Like I said in the comments, you would have to create your own corpora for Indian names and test your text against that. The NLTK Book teaches you how to do this in Chapter 2 (Section 1.9 to be exact).

from nltk.corpus import PlaintextCorpusReader

# You can use a regular expression to find the files, or pass a list of files
files = ".*.txt"

new_corpus = PlaintextCorpusReader("/path/", files)
corpus  = nltk.Text(new_corpus.words())

See also: Creating a new corpus with NLTK

Answered By: emporerblk

Named entity recognition is not just about finding known names; the recognizer uses a combination of clues, including the form of words and the structure of the text. The name you fail to recognize occurs in a heading, not in running text, so the nltk’s recognizer (which is not that great anyway) cannot find it. See what happens if you use this name in text:

>>> text = "Balaji Chandrasekaran is a senior business analyst and lives in Bangalore."
>>> words = nltk.word_tokenize(text)
>>> print(nltk.ne_chunk(nltk.pos_tag(words)))
(S
  (PERSON Balaji/NNP)
  Chandrasekaran/NNP
  is/VBZ
  a/DT
  senior/JJ
  business/NN
  analyst/NN
  and/CC
  lives/NNS
  in/IN
  (GPE Bangalore/NNP)
  ./.)

It missed the last name (like I said the recognizer isn’t that great), but it was able to figure out that there’s a name here.
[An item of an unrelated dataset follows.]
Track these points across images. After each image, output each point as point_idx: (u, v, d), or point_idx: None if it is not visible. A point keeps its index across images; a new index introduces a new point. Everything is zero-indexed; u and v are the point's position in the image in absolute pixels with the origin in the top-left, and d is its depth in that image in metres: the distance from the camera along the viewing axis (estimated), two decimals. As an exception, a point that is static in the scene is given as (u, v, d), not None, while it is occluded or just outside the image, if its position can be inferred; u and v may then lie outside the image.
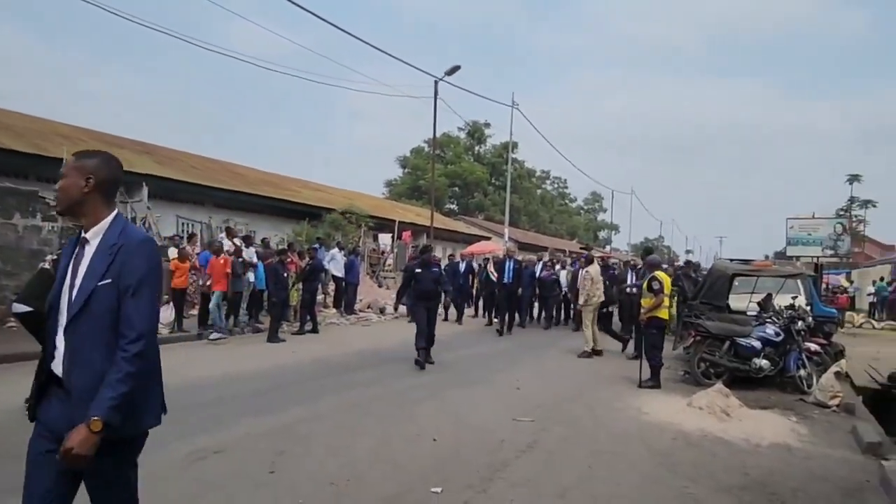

In other words: Your problem is that you’re not mining text, but resumes. The only good solution is to build and train a recognizer with some annotated resumes in the same format that you want to process. It’s not terribly simple: you’ll need to annotate your training corpus, and to figure out the useful features (clues from the word form and document structure) that your “feature extraction function” will place in a dictionary. Everything you’ll need is described in various parts of chapters 6 and 7 of the nltk book.

Answered By: alexis